» **Directions for this task**: Please write down the data analysis text word for word, from "The purpose of" to "methods are required.".

» **Text segment**:

8. DATA ANALYSIS

8.1 INTRODUCTION

The graphical analysis of data, described in chapter 7, is most useful for communicating results in reports and for gaining intuitive understanding of phenomena. However, when accurate results are required, analytic methods are preferred over graphical methods. This chapter will introduce some of these methods. Advanced texts may be consulted for additional details.

The purpose of data analysis is to use all of the data to calculate one or more results. This is usually done by averaging large amounts of data. The averaging method must be carefully chosen so that it actually uses all of the data in a consistent way. Some averaging methods which "look good" on superficial analysis, may actually cancel out some of the data, or may be emphasizing the least accurate data. The methods described below avoid such pitfalls and give results which are the best obtainable for the data used.

Implicit in all these methods is the assumption that the individual data values have Gaussian distributions. If there is good reason to believe that the distributions are not Gaussian, modified methods are required.

» **The data**:
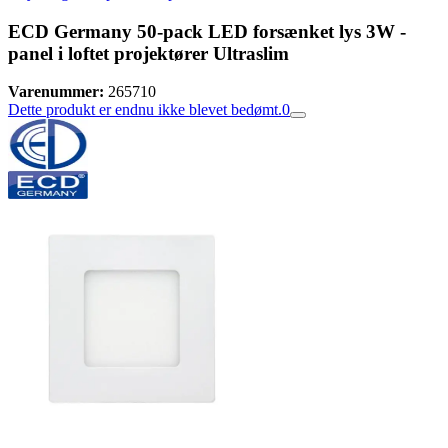
ECD Germany 50-pack LED forsænket lys 3W -
panel i loftet projektører Ultraslim
Varenummer:
265710
Dette produkt er endnu ikke blevet bedømt.
0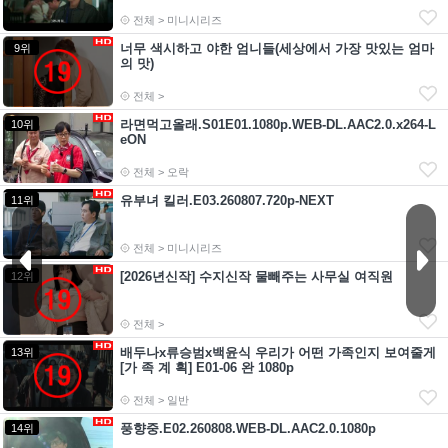
전체 > 미니시리즈
너무 색시하고 야한 엄니들(세상에서 가장 맛있는 엄마
9위
의 맛)
전체 >
라면먹고올래.S01E01.1080p.WEB-DL.AAC2.0.x264-L
10위
eON
전체 > 오락
유부녀 킬러.E03.260807.720p-NEXT
11위
전체 > 미니시리즈
[2026년신작] 수지신작 물빼주는 사무실 여직원
12위
전체 >
배두나x류승범x백윤식 우리가 어떤 가족인지 보여줄게
13위
[가 족 계 획] E01-06 완 1080p
전체 > 일반
풍향중.E02.260808.WEB-DL.AAC2.0.1080p
14위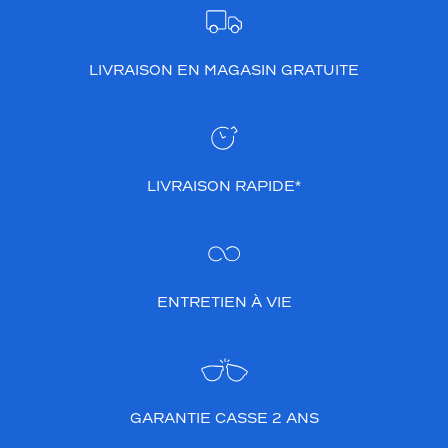
LIVRAISON EN MAGASIN GRATUITE
LIVRAISON RAPIDE*
ENTRETIEN À VIE
GARANTIE CASSE 2 ANS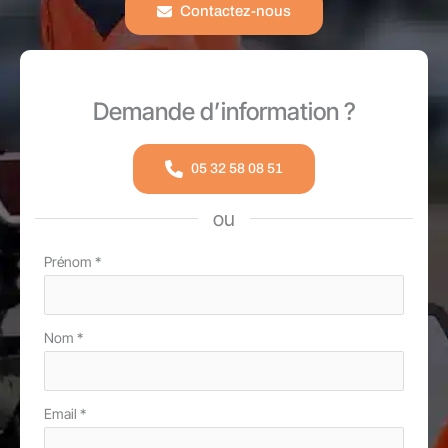
Contactez-nous
Demande d’information ?
05 32 58 08 51
ou
Formulaire
Prénom
*
simple
avec
Nom
*
téléphone
Email
*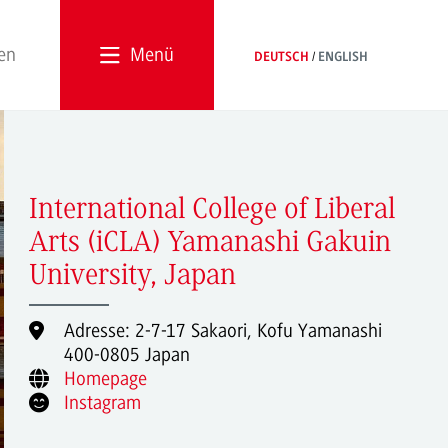
Menü
DEUTSCH
ENGLISH
International College of Liberal
Arts (iCLA) Yamanashi Gakuin
University, Japan
Adresse: 2-7-17 Sakaori, Kofu Yamanashi
400-0805 Japan
Homepage
Instagram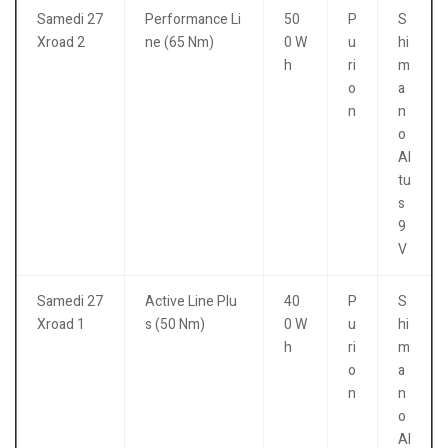
Samedi 27
Performance Li
50
P
S
Xroad 2
ne (65 Nm)
0 W
u
hi
h
ri
m
o
a
n
n
o
Al
tu
s
9
V
Samedi 27
Active Line Plu
40
P
S
Xroad 1
s (50 Nm)
0 W
u
hi
h
ri
m
o
a
n
n
o
Al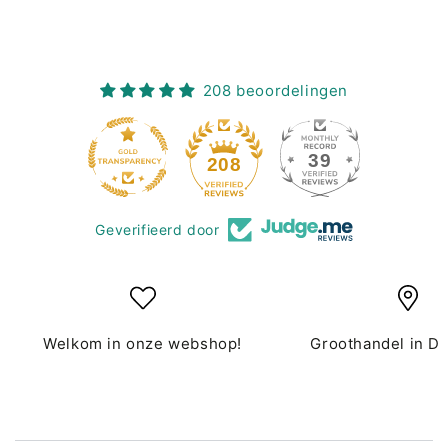
208 beoordelingen
39
208
Geverifieerd door
Welkom in onze webshop!
Groothandel in D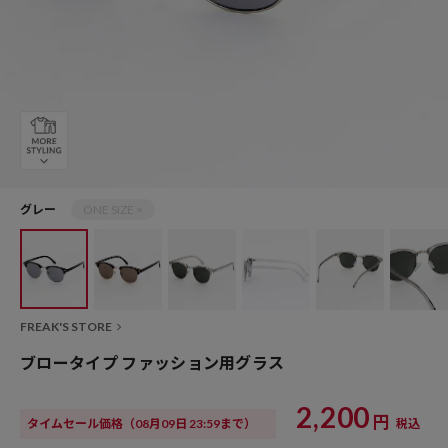
グレー
ONE SIZE ×
FREAK'S STORE
ブロータイプ ファッション用グラス
2,200
円
タイムセール価格
（08月09日 23:59まで）
税込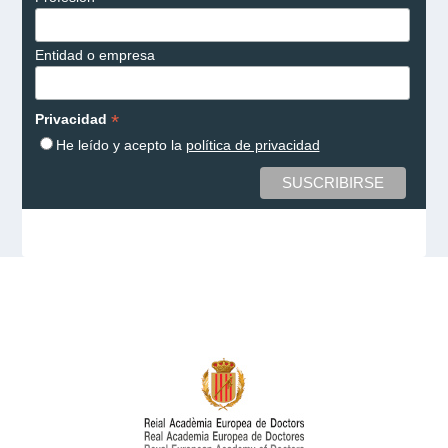
Entidad o empresa
*
Privacidad
He leído y acepto la
política de privacidad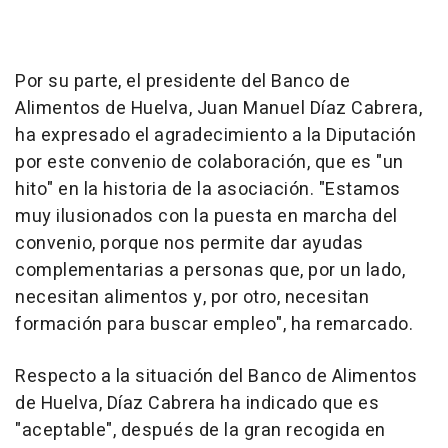
Por su parte, el presidente del Banco de
Alimentos de Huelva, Juan Manuel Díaz Cabrera,
ha expresado el agradecimiento a la Diputación
por este convenio de colaboración, que es "un
hito" en la historia de la asociación. "Estamos
muy ilusionados con la puesta en marcha del
convenio, porque nos permite dar ayudas
complementarias a personas que, por un lado,
necesitan alimentos y, por otro, necesitan
formación para buscar empleo", ha remarcado.
Respecto a la situación del Banco de Alimentos
de Huelva, Díaz Cabrera ha indicado que es
"aceptable", después de la gran recogida en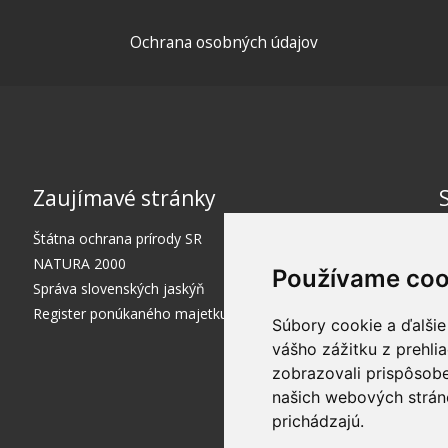
Ochrana osobných údajov
Zaujímavé stránky
Štátna ochrana prírody SR
NATURA 2000
Používame coo
Správa slovenských jaskýň
Register ponúkaného majetku štátu
Súbory cookie a ďalšie
vášho zážitku z prehli
zobrazovali prispôsobe
našich webových stráno
prichádzajú.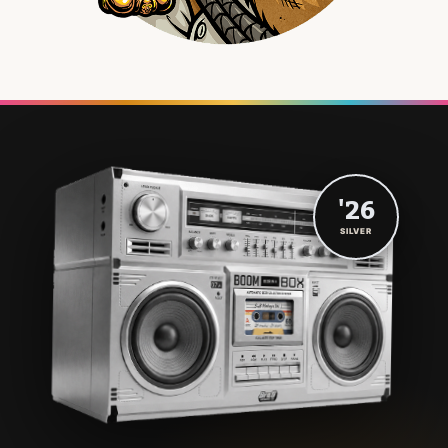
'26
SILVER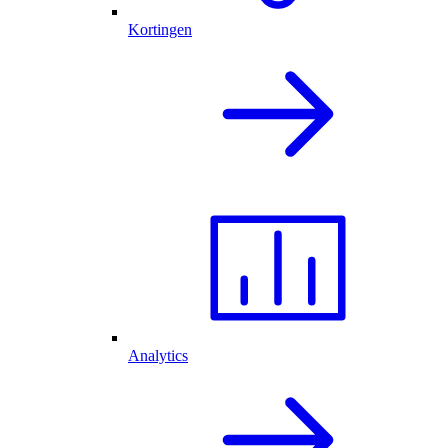
Kortingen
Analytics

» **Written reply**:
The purpose of data analysis is to use all of the data to calculate one or more results. This is usually done by averaging large amounts of data. The averaging method must be carefully chosen so that it actually uses all of the data in a consistent way. Some averaging methods which "look good" on superficial analysis, may actually cancel out some of the data, or may be emphasizing the least accurate data. The methods described below avoid such pitfalls and give results which are the best obtainable for the data used.

Implicit in all these methods is the assumption that the individual data values have Gaussian distributions. If there is good reason to believe that the distributions are not Gaussian, modified methods are required.